Thousands of trainee doctors in England and Wales cannot find posts, the British Medical Association has claimed.

The association has been saying since June that it was hearing from medics who could not find training posts.

Now a BMA survey of 635 doctors has found one in 10 had been unable to find a position, which the association says would translate to 3,000 across the UK.

But the Department of Health rejected the BMA’s claims.

It said evidence from the bodies which co-ordinate junior doctors’ training, postgraduate deaneries, showed just 103 medics who had completed their first postgraduate training year had not been able to find a post at the beginning of September.

But the BMA says that there is more competition for posts than usual this year.

It says this is because of an increase in numbers of doctors graduating from medical school and a rise in the number of overseas doctors hoping to train in the UK.
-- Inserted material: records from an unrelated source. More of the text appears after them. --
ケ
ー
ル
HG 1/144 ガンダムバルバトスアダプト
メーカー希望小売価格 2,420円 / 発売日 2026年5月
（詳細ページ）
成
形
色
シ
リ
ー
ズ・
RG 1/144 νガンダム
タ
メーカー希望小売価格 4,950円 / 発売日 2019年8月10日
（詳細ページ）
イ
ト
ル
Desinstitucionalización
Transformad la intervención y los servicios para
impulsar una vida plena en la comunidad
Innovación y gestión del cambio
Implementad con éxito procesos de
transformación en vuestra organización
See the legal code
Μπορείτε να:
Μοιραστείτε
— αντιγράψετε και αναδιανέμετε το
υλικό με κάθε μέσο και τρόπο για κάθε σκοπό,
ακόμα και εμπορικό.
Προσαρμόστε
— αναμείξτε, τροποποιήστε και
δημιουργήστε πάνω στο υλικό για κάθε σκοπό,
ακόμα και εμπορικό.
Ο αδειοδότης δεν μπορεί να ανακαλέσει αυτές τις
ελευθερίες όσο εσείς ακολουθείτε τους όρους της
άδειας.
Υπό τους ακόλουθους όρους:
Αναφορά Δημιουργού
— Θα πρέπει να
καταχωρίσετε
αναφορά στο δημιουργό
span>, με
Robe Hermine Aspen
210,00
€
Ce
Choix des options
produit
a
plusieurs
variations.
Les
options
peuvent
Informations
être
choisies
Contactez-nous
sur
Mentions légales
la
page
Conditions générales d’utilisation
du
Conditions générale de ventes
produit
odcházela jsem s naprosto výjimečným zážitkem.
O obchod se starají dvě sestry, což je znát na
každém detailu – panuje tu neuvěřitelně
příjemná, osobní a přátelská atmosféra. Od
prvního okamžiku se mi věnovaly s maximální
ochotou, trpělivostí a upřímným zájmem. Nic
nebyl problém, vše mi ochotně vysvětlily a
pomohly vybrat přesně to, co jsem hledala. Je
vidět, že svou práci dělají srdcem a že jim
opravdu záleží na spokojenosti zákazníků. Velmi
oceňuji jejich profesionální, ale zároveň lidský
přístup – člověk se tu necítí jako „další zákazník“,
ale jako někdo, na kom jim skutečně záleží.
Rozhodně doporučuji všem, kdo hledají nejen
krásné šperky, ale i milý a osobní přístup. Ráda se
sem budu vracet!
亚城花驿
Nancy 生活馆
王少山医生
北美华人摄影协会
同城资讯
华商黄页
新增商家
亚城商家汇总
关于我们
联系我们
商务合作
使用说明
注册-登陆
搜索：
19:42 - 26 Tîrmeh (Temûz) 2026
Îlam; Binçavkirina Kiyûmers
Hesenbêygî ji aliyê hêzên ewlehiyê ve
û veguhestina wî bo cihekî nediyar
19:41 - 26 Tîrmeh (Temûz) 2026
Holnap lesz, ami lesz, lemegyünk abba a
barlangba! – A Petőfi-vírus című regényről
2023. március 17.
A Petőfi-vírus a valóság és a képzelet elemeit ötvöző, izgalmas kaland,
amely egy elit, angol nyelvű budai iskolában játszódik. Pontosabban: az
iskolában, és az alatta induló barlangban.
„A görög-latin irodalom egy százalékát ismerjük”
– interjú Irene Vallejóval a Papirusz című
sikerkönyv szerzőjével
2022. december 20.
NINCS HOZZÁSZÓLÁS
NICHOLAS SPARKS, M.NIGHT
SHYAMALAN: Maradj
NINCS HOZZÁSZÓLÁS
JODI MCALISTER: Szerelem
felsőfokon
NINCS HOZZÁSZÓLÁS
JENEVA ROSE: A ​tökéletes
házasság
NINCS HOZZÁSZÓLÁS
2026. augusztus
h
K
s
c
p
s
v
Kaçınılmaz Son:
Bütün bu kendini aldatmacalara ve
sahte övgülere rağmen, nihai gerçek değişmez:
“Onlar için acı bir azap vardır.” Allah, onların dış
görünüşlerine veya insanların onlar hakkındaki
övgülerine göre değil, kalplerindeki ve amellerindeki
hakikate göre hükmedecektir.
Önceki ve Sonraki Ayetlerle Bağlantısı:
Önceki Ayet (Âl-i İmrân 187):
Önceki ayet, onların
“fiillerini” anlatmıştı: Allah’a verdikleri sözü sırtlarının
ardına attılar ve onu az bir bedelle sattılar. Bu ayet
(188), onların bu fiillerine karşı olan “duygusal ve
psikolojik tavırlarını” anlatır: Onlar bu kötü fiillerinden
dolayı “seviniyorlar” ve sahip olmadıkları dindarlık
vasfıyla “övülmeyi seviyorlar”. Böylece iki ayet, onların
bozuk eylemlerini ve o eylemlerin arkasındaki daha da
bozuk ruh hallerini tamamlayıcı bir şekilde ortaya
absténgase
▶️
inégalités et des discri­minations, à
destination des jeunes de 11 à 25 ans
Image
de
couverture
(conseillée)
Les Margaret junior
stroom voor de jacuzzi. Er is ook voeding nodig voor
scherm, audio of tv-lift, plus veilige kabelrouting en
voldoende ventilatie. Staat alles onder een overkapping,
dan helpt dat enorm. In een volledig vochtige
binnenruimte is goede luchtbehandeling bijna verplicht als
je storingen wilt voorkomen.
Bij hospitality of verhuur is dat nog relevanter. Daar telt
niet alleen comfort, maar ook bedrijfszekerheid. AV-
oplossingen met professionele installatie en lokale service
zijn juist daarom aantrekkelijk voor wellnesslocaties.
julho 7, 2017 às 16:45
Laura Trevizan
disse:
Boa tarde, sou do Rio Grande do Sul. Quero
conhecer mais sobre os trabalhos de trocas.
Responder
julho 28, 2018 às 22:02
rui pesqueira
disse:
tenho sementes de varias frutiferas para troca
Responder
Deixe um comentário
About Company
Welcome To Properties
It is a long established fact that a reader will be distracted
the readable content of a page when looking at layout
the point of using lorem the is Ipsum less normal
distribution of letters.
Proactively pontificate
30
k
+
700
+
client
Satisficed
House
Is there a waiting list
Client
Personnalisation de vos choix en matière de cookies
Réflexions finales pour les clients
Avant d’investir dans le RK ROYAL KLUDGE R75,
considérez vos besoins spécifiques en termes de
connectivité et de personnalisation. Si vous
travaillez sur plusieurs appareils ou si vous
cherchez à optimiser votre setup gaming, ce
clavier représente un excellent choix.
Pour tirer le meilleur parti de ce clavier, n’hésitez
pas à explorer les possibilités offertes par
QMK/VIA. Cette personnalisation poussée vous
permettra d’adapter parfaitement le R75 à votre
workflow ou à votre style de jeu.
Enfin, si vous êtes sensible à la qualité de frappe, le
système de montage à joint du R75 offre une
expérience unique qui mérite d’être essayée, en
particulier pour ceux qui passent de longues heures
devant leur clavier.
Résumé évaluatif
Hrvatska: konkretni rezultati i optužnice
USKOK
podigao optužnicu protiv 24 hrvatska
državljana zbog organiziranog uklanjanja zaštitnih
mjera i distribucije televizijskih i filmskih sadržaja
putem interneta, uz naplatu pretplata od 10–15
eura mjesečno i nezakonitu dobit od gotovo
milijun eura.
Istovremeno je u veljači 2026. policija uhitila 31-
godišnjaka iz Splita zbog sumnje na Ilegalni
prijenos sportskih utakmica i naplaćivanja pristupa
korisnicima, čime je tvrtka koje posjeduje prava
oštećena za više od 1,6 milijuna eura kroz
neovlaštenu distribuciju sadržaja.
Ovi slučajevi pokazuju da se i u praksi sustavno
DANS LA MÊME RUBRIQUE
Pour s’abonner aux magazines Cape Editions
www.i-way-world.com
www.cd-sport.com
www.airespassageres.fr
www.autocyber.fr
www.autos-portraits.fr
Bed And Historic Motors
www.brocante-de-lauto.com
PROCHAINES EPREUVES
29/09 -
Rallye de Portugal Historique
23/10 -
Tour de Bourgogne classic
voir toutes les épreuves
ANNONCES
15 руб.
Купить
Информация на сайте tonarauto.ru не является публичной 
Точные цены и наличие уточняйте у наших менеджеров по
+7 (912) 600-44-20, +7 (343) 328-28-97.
Some long-term posts may also be being phased out because of changes to medical training, it says.

‘More resources’

The BMA said it had carried out the survey in a bid to get a clearer picture of how many doctors were affected.

It said around a third of doctors who had not found a post were no longer looking for work in the NHS.

The BMA said that, if this pattern applied across England and Wales, that would equate to a loss of around 900 doctors.

The association also said it had been contacted by over 300 junior doctors who did not take part in the survey who said they had been unable to find posts.

It says that the survey responses and anecdotal reports it has received show that at least 830 junior doctors could not find posts.

The BMA says there should be better workforce planning, and in particular is calling for a system where overseas doctors are not allowed to come to the UK until they have at least a provisional offer of a training post.

Dr Jo Hilborne, chair-elect of the BMA’s Junior Doctors Committee, said: “We know there’s a problem, and we’re keen to work with the government to help deal with it.

“These are people who are desperate to work for the NHS, and have spent years of their lives in training at a huge cost to the taxpayer.

“Patients’ healthcare needs are growing, the country is still short of doctors, and we should be doing everything we can to prevent their skills from being wasted.”

She warned that many doctors were currently on short-term contracts that expire in February, and further problems could occur then unless something was done.

A Department of Health spokesperson said: “The figures being quoted by the BMA are misleading.

“The Department of Health does not agree that “thousands” of UK trained junior doctors are unemployed, especially when job opportunities and training posts continue to be advertised each week.”

But Shadow Health Secretary Andrew Lansley said: “The government is in denial about this problem and have completely failed to address it.

“We urgently need to provide more resources to create senior training posts to redress the bottleneck.”